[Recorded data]
-- -- --
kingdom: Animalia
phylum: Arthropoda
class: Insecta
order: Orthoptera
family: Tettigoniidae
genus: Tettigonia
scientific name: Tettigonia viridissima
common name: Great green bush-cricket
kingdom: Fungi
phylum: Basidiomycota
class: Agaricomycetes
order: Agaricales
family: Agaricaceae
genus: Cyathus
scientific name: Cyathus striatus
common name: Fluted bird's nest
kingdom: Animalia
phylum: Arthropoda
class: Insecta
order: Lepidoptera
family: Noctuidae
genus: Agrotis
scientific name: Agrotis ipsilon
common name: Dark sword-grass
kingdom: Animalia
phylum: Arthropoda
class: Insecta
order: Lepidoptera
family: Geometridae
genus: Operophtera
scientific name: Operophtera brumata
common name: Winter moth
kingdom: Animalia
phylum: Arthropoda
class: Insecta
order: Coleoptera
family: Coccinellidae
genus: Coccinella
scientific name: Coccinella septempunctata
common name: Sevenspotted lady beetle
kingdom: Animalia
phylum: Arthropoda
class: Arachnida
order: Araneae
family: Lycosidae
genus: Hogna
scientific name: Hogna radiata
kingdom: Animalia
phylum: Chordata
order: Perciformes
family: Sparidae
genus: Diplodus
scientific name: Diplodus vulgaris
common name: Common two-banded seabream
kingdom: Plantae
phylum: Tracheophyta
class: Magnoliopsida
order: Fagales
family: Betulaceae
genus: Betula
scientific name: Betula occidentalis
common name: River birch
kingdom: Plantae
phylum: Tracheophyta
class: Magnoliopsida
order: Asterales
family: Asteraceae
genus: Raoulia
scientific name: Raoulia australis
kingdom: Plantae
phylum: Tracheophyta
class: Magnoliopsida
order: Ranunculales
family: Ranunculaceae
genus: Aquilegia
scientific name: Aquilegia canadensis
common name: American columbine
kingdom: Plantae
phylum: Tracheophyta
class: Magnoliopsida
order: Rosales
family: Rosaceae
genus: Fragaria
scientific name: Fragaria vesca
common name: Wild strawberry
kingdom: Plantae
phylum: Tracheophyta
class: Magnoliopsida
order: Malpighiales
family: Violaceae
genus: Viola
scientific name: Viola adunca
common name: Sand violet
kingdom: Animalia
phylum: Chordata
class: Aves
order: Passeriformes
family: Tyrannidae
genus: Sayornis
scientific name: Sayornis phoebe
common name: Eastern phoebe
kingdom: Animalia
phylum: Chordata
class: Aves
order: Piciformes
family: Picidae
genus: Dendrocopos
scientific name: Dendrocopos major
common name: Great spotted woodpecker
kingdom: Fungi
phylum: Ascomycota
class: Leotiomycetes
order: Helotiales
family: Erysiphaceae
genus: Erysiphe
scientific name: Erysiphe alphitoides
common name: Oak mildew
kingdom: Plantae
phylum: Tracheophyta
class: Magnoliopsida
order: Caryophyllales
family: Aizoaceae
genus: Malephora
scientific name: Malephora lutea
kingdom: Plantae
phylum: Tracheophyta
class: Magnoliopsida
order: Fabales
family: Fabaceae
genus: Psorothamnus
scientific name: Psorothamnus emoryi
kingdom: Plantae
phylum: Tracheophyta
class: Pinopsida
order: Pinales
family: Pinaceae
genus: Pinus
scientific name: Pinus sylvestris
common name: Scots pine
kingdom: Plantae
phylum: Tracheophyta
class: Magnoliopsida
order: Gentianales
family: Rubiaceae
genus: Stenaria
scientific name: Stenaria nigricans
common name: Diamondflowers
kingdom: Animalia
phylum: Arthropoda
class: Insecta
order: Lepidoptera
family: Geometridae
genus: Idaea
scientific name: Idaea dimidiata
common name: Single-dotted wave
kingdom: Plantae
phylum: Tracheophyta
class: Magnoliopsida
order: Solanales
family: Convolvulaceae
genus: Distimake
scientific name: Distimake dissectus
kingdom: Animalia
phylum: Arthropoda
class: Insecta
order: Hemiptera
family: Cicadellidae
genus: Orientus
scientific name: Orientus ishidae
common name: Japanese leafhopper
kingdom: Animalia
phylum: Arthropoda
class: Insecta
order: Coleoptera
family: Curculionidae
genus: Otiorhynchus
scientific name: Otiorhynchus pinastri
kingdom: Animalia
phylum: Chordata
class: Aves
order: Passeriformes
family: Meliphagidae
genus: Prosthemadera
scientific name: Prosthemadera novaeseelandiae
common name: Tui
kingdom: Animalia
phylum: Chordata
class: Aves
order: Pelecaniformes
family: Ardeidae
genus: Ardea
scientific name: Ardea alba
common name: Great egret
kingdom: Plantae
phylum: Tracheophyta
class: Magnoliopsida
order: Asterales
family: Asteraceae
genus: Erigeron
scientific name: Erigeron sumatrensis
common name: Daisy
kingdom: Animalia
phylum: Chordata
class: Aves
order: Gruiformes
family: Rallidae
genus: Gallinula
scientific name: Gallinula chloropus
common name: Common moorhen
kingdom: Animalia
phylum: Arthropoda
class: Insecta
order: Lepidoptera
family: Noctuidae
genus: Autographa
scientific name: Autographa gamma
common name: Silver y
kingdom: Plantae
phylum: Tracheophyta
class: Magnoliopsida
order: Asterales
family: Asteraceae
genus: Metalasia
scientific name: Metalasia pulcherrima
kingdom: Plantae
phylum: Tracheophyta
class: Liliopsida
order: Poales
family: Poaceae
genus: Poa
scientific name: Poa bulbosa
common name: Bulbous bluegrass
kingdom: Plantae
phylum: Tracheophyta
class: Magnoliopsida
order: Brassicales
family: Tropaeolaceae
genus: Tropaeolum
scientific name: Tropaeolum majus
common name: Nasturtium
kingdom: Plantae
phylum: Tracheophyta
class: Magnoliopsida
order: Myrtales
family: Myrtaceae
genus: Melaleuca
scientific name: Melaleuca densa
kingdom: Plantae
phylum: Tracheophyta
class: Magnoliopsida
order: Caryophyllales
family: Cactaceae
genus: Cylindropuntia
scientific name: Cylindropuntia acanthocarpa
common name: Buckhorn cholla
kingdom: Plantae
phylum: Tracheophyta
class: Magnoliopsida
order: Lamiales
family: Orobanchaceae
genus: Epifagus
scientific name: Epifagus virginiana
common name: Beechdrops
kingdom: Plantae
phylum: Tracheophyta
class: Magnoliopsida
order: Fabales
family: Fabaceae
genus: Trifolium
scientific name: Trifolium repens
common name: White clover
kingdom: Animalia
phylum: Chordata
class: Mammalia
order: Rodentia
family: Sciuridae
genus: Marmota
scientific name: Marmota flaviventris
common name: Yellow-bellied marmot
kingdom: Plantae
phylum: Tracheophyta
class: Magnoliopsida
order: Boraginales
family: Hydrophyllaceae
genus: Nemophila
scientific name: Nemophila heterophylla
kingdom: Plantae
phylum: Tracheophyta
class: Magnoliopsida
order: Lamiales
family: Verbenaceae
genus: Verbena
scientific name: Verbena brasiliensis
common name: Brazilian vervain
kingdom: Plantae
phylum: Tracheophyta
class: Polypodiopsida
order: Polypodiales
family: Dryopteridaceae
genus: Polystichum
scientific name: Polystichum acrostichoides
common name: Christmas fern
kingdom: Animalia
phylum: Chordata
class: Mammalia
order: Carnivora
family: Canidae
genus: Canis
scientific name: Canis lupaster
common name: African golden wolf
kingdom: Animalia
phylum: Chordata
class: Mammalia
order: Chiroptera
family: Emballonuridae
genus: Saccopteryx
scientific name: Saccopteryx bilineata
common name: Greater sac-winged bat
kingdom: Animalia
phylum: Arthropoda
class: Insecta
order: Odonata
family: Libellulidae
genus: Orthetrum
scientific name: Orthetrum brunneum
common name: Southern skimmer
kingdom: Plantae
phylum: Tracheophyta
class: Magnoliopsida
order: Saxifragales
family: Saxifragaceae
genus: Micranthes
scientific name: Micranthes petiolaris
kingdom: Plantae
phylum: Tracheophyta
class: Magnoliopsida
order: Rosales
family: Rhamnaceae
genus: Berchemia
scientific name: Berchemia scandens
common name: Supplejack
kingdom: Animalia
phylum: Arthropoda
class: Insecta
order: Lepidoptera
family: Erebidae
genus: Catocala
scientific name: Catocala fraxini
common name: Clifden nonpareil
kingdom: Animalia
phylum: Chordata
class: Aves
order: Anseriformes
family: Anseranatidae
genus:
-- -- --
Edit everything from the line containing "order: Gentianales" down to the line containing "genus: Orientus": put "realm" wherever "kingdom" appears, and keep every other part of those lines the same.

order: Gentianales
family: Rubiaceae
genus: Stenaria
scientific name: Stenaria nigricans
common name: Diamondflowers
realm: Animalia
phylum: Arthropoda
class: Insecta
order: Lepidoptera
family: Geometridae
genus: Idaea
scientific name: Idaea dimidiata
common name: Single-dotted wave
realm: Plantae
phylum: Tracheophyta
class: Magnoliopsida
order: Solanales
family: Convolvulaceae
genus: Distimake
scientific name: Distimake dissectus
realm: Animalia
phylum: Arthropoda
class: Insecta
order: Hemiptera
family: Cicadellidae
genus: Orientus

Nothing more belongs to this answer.